Pablo Picasso, Guernica 1937
Museo Nacional Centro de Arte Reina Sofia, Madrid (on permanent loan from
the Museo del Prado, Madrid)
This painting by Pablo Picasso is in many ways a symbol of
much of "what went wrong" in the 20th century. When the Spanish Civil
war began in 1936 between those who wanted a Republic and those who saw
Fascism as the political system the world needed, Picasso devoted his artistic
talents to a struggle against the Spanish fascist leader General Francisco
Franco. Franco was supported by the Nazi government in Germany while
the Republicans found support from socialist and communist volunteers from
the Soviet Union and even some from the United States. Picasso produced
this painting to be part of the Spanish part of the Paris World's Fair in
1937. He had been outraged by the world's first bombardment from the
air of civilians [though as we know, it was not to be the last] conducted
by German pilots fighting on behalf of Franco, and it is said, trying out
new bombing methods which they would later use elsewhere in Europe.
Their target was the town of Guernica in Spain's Basque region in the
north, a town with no military value. The victims of the bombing and
strafing were hundreds of men, women and childen, only civilians.

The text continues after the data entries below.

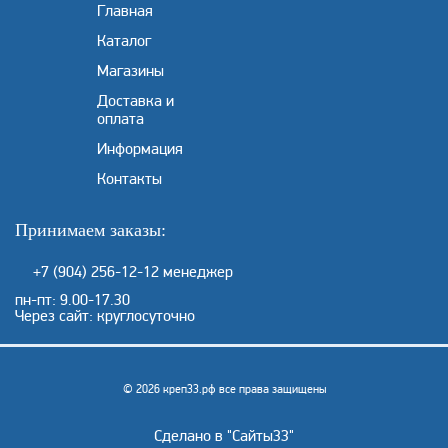
Главная
Каталог
Магазины
Доставка и
оплата
Информация
Контакты
Принимаем заказы:
+7 (904) 256-12-12
менеджер
пн-пт: 9.00-17.30
Через сайт: круглосуточно
© 2026 креп33.рф все права защищены
Сделано в "
Сайты33
"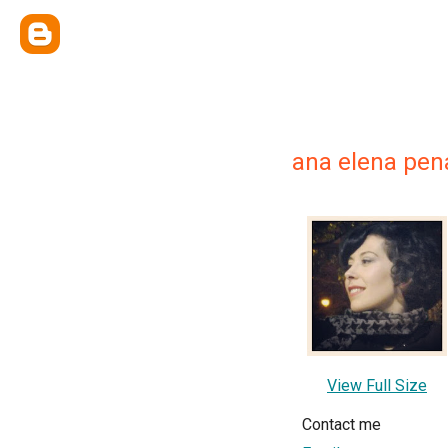
ana elena pen
View Full Size
Contact me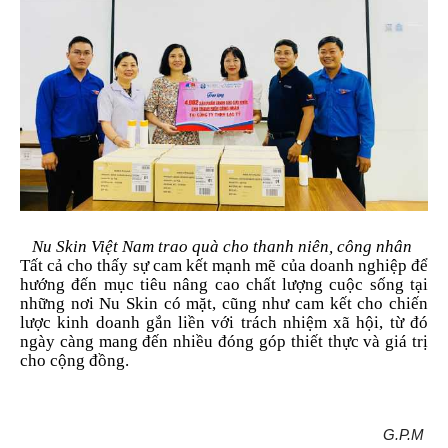
Nu Skin Việt Nam trao quà cho thanh niên, công nhân
Tất cả cho thấy sự cam kết mạnh mẽ của doanh nghiệp để
hướng đến mục tiêu nâng cao chất lượng cuộc sống tại
những nơi Nu Skin có mặt, cũng như cam kết cho chiến
lược kinh doanh gắn liền với trách nhiệm xã hội, từ đó
ngày càng mang đến nhiều đóng góp thiết thực và giá trị
cho cộng đồng.
G.P.M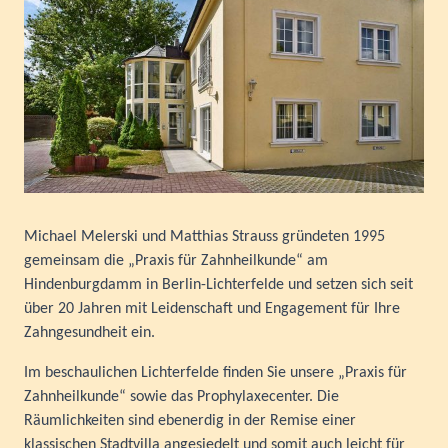
Michael Melerski und Matthias Strauss gründeten 1995
gemeinsam die „Praxis für Zahnheilkunde“ am
Hindenburgdamm in Berlin-Lichterfelde und setzen sich seit
über 20 Jahren mit Leidenschaft und Engagement für Ihre
Zahngesundheit ein.
Im beschaulichen Lichterfelde finden Sie unsere „Praxis für
Zahnheilkunde“ sowie das Prophylaxecenter. Die
Räumlichkeiten sind ebenerdig in der Remise einer
klassischen Stadtvilla angesiedelt und somit auch leicht für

As Marilyn Stokstad writes in her Art History (New
York, Henry Abrams, 1999, p. 1090): "Picasso's depiction of this incident
is a stark, surrealistic nightmare focusing on the victims. Expressively
distorted women, one with her dead child, wail at the carnage. Above
a fallen, broken warrior is a screaming horse, symbolizing the suffering
republic. To our left is a bull, thought to symbolize either Franco
or Spain. An electric light and a woman holding a lantern suggest Picasso's
desire to reveal the event in all its horror. The work is in black
and white, however, like the newspaper photos that also publicized the atrocity."
Syllabus
Alan Fisher
108 Morrill Hall
hrs: by appointment only
email: fishera@msu.edu
During the 1990s the term globalization entered the vocabulary of politicians, journalists, scholars, and others who commented on the increasingly tight connections linking the world's lands and peoples. By the late 20th century, global transportation and communication networks had become more intricate than ever before, and they supported voluminous trade and systematic interaction among peoples throughout the world. Global links brought problems as well as opportunities: pollution, environmental change, ethnic tensions, political conflicts, and weapons of mass destruction loomed as potential threats to all peoples. Yet even though they are more prominent today than ever before, global interactions and global problems are not new features of world history. To the contrary, there is a long historical context for contemporary globalization, and many believe that only in the light of past experience is it possible to understand the contemporary world.
Obviously there have been billions of separate events and developments, and individual actions and activities, which together have produced world history in the past five centuries. In a single course, let alone in a single life, it is impossible to examine even a fraction of these. It is necessary to organize them in themes and broad subjects and topics in order to begin to make sense of the global past, which is the prelude to our present. In turn, it is always important to recognize that our present will soon become someone else's past. One needs only think of a recent event - say, the mid-term election November 2006 - to realize what I mean. Each vote was the product of particular attitudes, created in a myriad of different ways. Each non-vote, likewise represented a set of attitudes too. One needs to group these small events [votes] together to make sense of them. From one perspective, the official count in each state or district or town is an "objective" grouping and the meaning might be considered "objectively" accessible to an historian. But we know there are many ways to group this information, these "facts" and there are quite different ways to interpret them. How much more complicated, more difficult, to do this for events from last year, last decade, last century, 500 years ago!!! Yet it is important to try, and that is what we are going to do in this course, together.
In this course, we will begin the process of this organization of the many pasts into an understandable past. It will be a challenging, interesting, and I hope enjoyable exercise. In the process, we will focus on careful reading and thinking about important subjects. You will have many opportunities for analytical writing - both individually and in groups. The assignments will be on this WWW syllabus as will be some of the readings. Below you will find the reading and writing schedule for this course, information about the grading system that I use, and other information. I encourage you to check this syllabus regularly as I will be updating it from time to time [not changing the assignments or their due dates, however]. I will be evaluating your writing assignments for the most part on email; thus it is important that you keep your mailbox 'thinned out' so that there will be room for messages.